I have a table like this
type Total
A 100
A 123
A 154
A 50
A 54
B 200
B 166
B 423
B 342
B 213
C 520
C 130
C 234
C 512
I want to select the top 3 total by groups. How can i do it?
Advertisement
Answer
In most [big data] use cases using ROW_NUMBER() is not fine as it ends up with resource exceeded error.

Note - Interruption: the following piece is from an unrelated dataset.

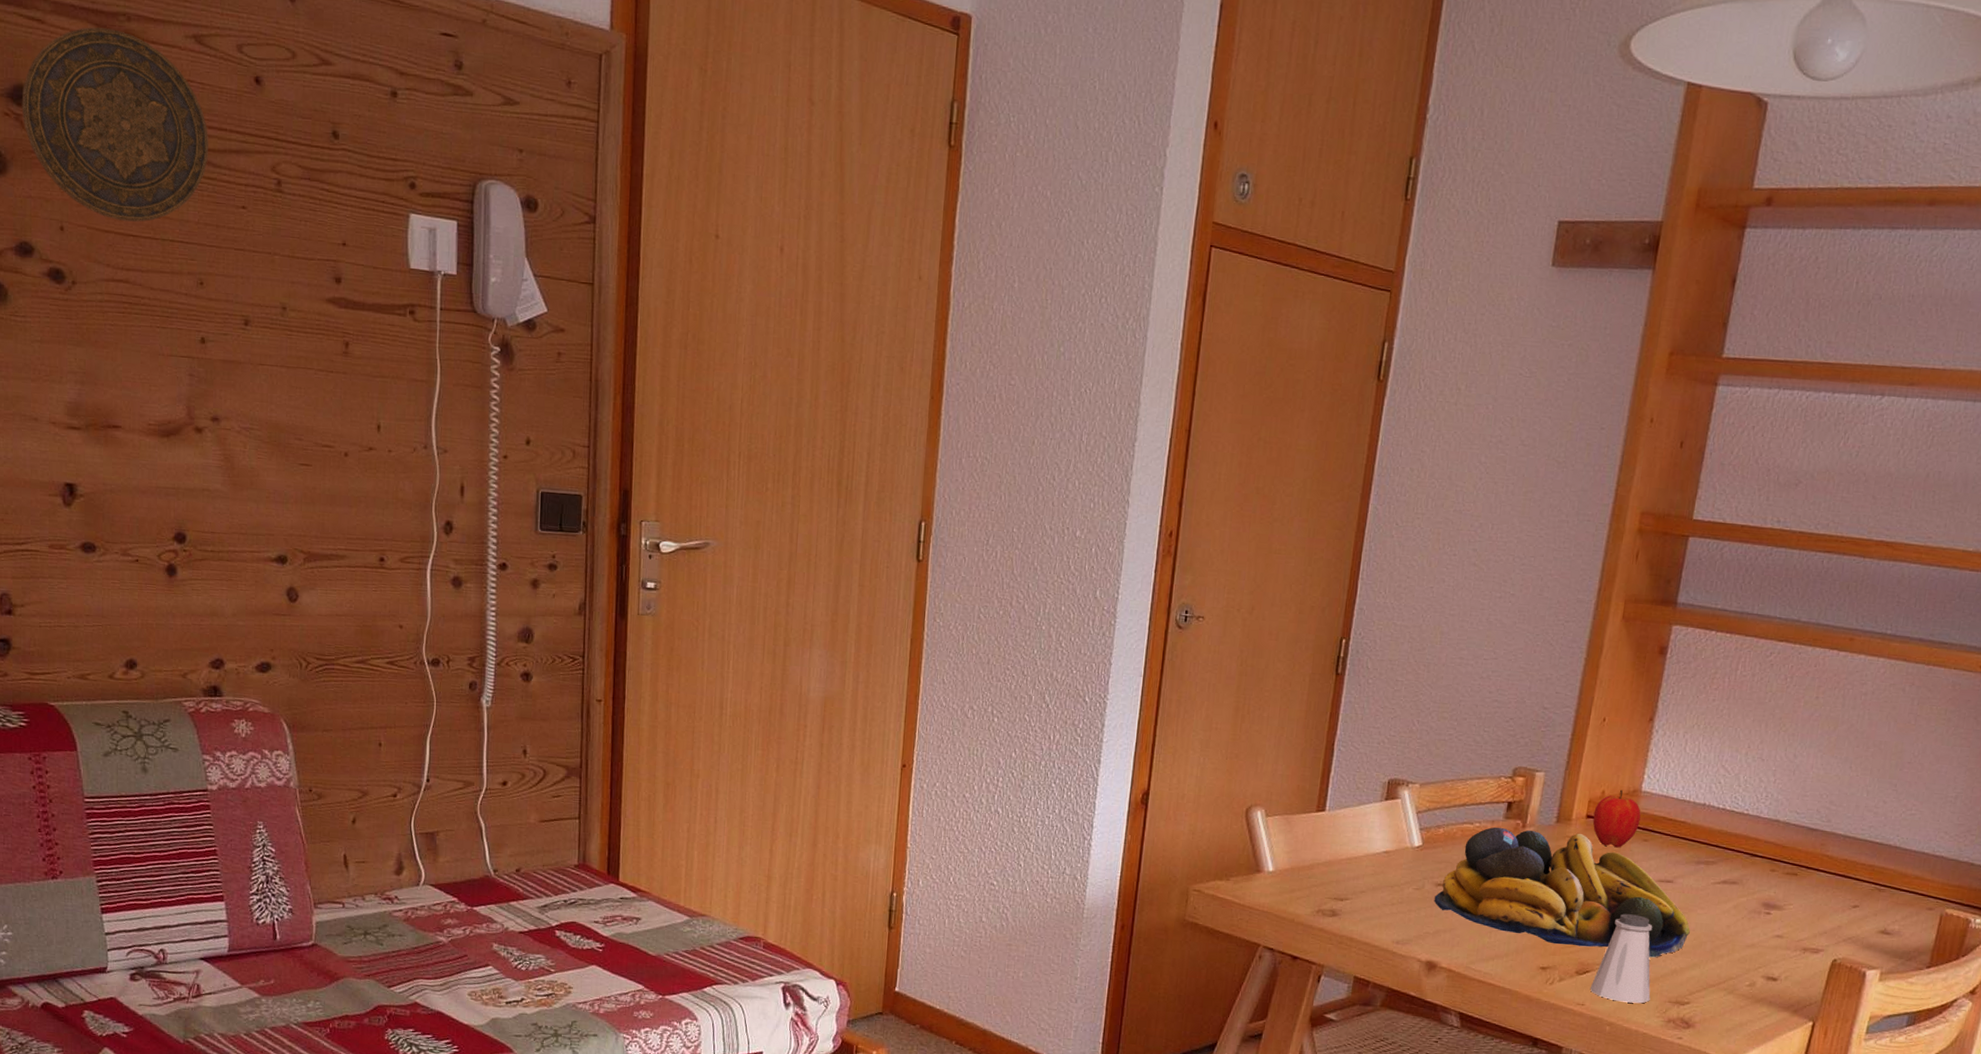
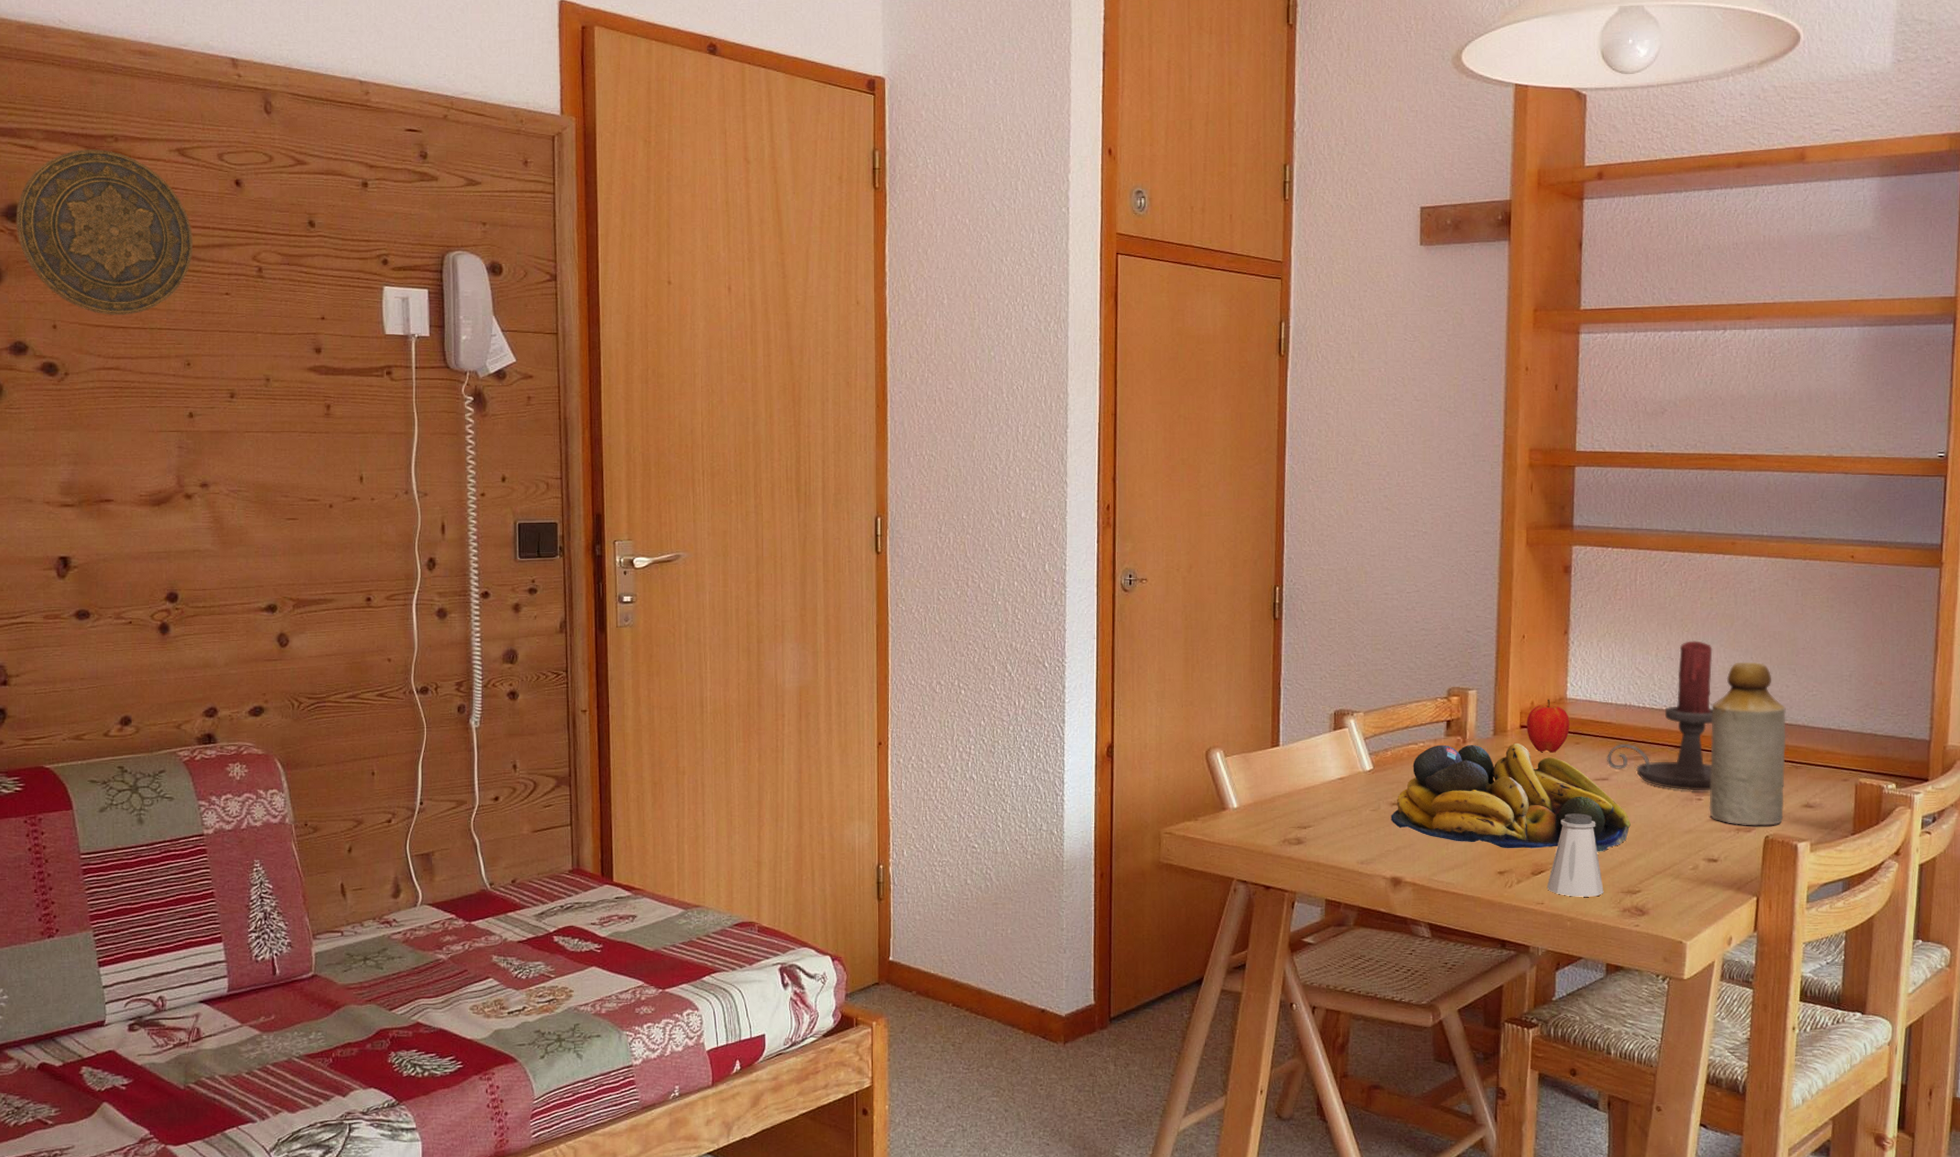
candle holder: none [1674,741,1809,905] -> present [1606,641,1713,791]
bottle: none [1777,770,1879,949] -> present [1709,661,1787,826]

This is because it requires all point of same group be present in same/one node which in case of data skew leads to above mentioned error in BigQuery
Option 1
One of the usual ways to address this issue is using ARRAY_AGG() function as it is in below below example
#standardSQL
SELECT type, total FROM (
SELECT type, ARRAY_AGG(total ORDER BY total DESC LIMIT 3) arr
FROM `project.dataset.table` GROUP BY type
), UNNEST(arr) total
If to run above against data example from your question
#standardSQL
WITH `project.dataset.table` AS (
SELECT 'A' type, 100 total UNION ALL
SELECT 'A', 123 UNION ALL
SELECT 'A', 154 UNION ALL
SELECT 'A', 50 UNION ALL
SELECT 'A', 54 UNION ALL
SELECT 'B', 200 UNION ALL
SELECT 'B', 166 UNION ALL
SELECT 'B', 423 UNION ALL
SELECT 'B', 342 UNION ALL
SELECT 'B', 213 UNION ALL
SELECT 'C', 520 UNION ALL
SELECT 'C', 130 UNION ALL
SELECT 'C', 234 UNION ALL
SELECT 'C', 512
)
SELECT type, total FROM (
SELECT type, ARRAY_AGG(total ORDER BY total DESC LIMIT 3) arr
FROM `project.dataset.table` GROUP BY type
), UNNEST(arr) total
-- ORDER BY type
you will get expected result as
Row type total
1 A 154
2 A 123
3 A 100
4 B 423
5 B 342
6 B 213
7 C 520
8 C 512
9 C 234
Option 2
But there is yet another interesting option to consider for really big data – to use APPROX_TOP_SUM() function as in below example
#standardSQL
SELECT type, value AS total FROM (
SELECT type, APPROX_TOP_SUM(total, total, 3) arr
FROM `project.dataset.table` GROUP BY type
), UNNEST(arr)
obviously, with the same output as above for sample data